Он родился в Плимуте, Нью-Гэмпшир, в шестом месяце 1794 года — прямой потомок Джона Роджерса, мученика по памяти. Получив образование в Дартмутском колледже, он изучал право у достопочтенного Ричарда Флетчера из Солсбери, Нью-Гэмпшир, ныне из Бостона, и начал практиковать его в 1819 году в своей родной деревне. Он был прилежен и успешен в своей профессии, хотя редко был известен как адвокат. Около 1833 года он заинтересовался антирабовладельческим движением. Его голос был одним из немногих голосов ободрения и сочувствия, которые приветствовали автора этого очерка при публикации памфлета в пользу немедленного освобождения. Он сказал нам доброе слово одобрения и пригласил нас в свой горный дом на берегах Пемигевассета — приглашение, которое два года спустя мы приняли. Ранней осенью, в компании Джорджа Томпсона (красноречивого реформатора, который с тех пор был избран членом британского парламента от Тауэр-Хамлетс), мы проехали по красивой долине притока Белых гор реки Мерримак, и, как раз когда великолепный закат окрашивал реку, долину и горы в свои небесные оттенки, были встречены в приятном доме и семейном кругу нашего друга Роджерса. Мы провели с ним два восхитительных вечера. Его сердечность, его теплое сочувствие к нашей цели, его острый ум, неподражаемый юмор и детская и простая веселость, его полное признание прекрасного в искусстве и природе убедили нас в том, что мы были гостями не обычного человека; что мы общались с несомненным гением, таким, который мог бы добавить остроумия и красноречия знаменитому клубу Бена Джонсона в «Русалке» или тому, который Лэм, Кольридж и Саути посещали в «Салютейшн энд Кэт» в Смитфилде. «Самый блестящий человек, которого я встретил в Америке!» — сказал Джордж Томпсон, когда мы покинули гостеприимный дом нашего друга.

В 1838 году он оставил юридическую практику, покинул свой прекрасный вид в Плимуте на горы Севера, Мусхиллок и Хейстекс, и поселился в Конкорде с целью редактирования «Геральд оф Фридом», антирабовладельческой газеты, которая была основана года за три или четыре до этого.

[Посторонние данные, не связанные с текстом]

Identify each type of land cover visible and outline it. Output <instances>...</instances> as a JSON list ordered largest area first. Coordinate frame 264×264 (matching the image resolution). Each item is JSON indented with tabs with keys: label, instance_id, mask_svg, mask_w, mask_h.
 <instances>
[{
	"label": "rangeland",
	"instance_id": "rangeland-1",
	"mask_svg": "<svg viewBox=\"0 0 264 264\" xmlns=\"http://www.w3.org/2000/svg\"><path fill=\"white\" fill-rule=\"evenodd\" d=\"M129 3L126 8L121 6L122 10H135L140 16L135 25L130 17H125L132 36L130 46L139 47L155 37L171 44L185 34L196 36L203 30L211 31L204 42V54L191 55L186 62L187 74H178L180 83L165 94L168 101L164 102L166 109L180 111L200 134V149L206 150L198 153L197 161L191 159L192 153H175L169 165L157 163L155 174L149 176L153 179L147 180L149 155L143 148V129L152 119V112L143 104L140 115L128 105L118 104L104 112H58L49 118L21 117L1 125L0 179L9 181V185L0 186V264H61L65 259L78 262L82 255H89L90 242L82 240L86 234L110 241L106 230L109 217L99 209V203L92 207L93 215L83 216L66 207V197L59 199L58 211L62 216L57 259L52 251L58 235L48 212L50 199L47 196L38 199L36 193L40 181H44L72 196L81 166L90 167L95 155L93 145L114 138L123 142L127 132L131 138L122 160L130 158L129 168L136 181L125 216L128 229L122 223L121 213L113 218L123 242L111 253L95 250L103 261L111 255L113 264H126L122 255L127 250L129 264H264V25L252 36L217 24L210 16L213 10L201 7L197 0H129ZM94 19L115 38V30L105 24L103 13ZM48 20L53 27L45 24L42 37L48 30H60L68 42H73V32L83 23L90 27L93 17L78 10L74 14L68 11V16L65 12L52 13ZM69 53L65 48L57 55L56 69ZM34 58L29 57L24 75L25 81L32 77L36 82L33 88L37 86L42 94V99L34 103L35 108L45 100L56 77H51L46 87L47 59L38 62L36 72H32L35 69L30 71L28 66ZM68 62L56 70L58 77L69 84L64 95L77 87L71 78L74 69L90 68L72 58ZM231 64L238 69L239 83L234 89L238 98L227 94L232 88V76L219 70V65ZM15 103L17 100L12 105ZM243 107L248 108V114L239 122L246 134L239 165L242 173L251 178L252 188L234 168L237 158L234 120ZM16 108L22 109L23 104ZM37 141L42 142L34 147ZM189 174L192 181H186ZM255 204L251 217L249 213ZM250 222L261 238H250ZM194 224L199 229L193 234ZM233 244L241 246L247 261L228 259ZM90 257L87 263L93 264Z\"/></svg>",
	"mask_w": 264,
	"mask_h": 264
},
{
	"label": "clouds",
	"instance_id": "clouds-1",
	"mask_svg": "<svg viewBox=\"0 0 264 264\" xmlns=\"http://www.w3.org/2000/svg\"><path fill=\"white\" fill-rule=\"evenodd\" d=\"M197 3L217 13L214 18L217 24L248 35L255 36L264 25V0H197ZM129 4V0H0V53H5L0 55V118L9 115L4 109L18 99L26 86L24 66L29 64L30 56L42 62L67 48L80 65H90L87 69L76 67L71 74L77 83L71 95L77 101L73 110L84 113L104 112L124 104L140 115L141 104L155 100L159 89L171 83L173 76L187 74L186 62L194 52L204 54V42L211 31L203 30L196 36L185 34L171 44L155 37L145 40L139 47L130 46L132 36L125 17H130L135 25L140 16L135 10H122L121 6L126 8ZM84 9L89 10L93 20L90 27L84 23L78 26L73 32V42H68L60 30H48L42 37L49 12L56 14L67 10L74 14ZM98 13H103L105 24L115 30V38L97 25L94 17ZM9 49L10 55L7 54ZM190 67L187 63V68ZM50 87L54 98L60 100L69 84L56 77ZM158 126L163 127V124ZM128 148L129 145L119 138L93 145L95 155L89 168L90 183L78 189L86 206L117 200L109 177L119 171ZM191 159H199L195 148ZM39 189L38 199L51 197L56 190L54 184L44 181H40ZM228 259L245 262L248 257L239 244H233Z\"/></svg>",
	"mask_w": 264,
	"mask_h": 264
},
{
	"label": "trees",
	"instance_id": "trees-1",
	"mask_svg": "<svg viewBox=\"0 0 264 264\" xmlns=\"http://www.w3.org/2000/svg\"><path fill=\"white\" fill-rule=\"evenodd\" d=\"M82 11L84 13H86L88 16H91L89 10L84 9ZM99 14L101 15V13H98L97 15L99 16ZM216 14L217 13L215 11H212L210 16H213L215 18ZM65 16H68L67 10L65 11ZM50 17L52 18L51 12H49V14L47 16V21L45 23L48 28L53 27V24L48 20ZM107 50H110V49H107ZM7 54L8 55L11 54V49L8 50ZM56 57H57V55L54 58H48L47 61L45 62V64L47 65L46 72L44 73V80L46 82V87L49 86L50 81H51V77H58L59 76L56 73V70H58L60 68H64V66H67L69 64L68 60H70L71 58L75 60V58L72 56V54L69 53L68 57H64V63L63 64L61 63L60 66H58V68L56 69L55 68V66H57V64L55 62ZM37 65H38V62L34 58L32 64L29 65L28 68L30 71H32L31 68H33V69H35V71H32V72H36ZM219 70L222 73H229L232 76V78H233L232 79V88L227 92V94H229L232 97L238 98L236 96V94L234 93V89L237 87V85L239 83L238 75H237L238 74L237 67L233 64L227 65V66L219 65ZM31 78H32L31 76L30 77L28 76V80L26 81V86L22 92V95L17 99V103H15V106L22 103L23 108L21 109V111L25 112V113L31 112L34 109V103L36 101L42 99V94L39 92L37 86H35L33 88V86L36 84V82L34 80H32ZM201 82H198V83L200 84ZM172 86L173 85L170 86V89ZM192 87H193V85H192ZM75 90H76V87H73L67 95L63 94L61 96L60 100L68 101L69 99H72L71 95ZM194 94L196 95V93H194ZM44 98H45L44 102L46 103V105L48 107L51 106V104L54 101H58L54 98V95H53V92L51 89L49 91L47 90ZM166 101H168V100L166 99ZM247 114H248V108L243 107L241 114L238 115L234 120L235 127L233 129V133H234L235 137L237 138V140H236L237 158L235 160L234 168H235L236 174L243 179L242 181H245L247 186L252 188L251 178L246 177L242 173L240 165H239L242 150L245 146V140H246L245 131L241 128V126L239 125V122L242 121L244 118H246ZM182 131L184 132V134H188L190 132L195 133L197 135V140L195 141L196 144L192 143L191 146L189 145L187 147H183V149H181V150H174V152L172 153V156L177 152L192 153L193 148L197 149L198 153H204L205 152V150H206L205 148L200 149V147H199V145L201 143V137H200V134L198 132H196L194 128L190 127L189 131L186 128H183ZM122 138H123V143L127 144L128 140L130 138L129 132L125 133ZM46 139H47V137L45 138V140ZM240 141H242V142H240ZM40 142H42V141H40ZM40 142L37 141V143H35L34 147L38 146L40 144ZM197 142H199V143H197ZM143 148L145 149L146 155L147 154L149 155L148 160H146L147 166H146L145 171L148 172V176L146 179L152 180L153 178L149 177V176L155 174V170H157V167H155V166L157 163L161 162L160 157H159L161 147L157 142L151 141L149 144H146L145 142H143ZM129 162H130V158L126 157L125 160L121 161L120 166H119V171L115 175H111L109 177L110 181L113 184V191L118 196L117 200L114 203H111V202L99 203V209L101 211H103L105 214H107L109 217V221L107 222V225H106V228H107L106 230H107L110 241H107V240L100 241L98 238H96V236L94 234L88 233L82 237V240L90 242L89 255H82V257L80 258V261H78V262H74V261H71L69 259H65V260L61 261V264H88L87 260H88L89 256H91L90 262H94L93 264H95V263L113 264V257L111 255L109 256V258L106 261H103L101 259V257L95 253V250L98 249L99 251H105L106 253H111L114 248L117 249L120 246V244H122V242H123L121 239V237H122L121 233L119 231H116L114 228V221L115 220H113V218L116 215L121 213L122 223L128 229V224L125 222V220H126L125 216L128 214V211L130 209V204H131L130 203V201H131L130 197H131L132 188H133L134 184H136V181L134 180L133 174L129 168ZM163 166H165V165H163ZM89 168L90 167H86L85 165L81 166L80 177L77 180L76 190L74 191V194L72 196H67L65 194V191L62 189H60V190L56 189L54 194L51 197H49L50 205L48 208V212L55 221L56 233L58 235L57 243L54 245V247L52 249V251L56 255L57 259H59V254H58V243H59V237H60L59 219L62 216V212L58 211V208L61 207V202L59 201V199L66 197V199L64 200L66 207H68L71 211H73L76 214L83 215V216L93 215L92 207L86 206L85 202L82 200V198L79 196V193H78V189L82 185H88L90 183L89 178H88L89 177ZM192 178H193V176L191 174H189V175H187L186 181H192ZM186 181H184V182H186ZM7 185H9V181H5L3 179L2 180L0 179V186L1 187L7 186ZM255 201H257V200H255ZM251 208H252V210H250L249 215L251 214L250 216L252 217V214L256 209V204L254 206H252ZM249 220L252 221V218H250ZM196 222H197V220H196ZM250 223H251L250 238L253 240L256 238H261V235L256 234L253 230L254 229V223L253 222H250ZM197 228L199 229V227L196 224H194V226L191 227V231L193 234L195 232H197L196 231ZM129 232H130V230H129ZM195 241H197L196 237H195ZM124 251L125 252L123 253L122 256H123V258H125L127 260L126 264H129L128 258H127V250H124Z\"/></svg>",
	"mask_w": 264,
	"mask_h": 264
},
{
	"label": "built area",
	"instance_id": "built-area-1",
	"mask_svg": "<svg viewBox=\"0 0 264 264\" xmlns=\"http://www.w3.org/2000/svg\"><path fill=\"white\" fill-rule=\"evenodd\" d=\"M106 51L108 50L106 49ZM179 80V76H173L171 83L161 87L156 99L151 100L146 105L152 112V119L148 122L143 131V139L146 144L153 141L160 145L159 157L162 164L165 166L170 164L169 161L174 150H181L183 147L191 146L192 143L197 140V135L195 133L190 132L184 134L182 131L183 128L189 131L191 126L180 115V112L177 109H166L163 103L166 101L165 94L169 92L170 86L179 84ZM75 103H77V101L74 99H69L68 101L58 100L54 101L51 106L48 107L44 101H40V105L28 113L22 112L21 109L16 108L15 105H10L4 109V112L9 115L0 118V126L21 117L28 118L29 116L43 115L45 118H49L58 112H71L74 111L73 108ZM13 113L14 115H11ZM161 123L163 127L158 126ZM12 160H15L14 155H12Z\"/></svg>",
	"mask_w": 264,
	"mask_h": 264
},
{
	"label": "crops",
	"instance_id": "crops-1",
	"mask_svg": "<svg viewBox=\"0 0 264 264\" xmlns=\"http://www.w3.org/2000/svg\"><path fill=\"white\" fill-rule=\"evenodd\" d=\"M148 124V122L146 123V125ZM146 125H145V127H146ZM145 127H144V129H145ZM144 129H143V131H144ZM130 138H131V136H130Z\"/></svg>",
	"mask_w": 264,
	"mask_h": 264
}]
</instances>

Джон Пирпонт, более компетентного свидетеля которому не могло быть, в своем кратком и прекрасном очерке жизни и трудов Роджерса не переоценивает способности, с которыми велся «Геральд», когда говорит о его редакторе: «Как газетный писатель, мы считаем его не имеющим равных среди ныне живущих людей; и в общей силе, ясности и быстроте его интеллекта, мы думаем, все, кто хорошо знал его, согласятся с нами, что он не уступал ни одному редактору в стране». Он не был глубоким мыслителем: его воображение и блестящая фантазия играли самые дикие шутки с его логикой; однако, учитывая путь, которым он к ним пришел, удивительно, что его выводы были так часто верны. Склонность его ума была к крайностям. Ревностный член кальвинистской церкви, он стал столь же ревностным противником церквей и священников; горячий политик, он стал ультра-непротивленцем и человеком, отрицающим правительство. Во всем этом его искренность была очевидна. Если, предаваясь своим замечательным способностям к сарказму, в свободных выходках юмористической фантазии, на чью грациозную шею он бросил поводья, он иногда поступал несправедливо по отношению к отдельным лицам и касался в непочтительной игре подола священных одежд, это имело оправдание, по крайней мере, великодушного и честного мотива. Если он иногда преувеличивал, те, кто лучше всего знал его, могут засвидетельствовать, что он «не записал ничего со злобой».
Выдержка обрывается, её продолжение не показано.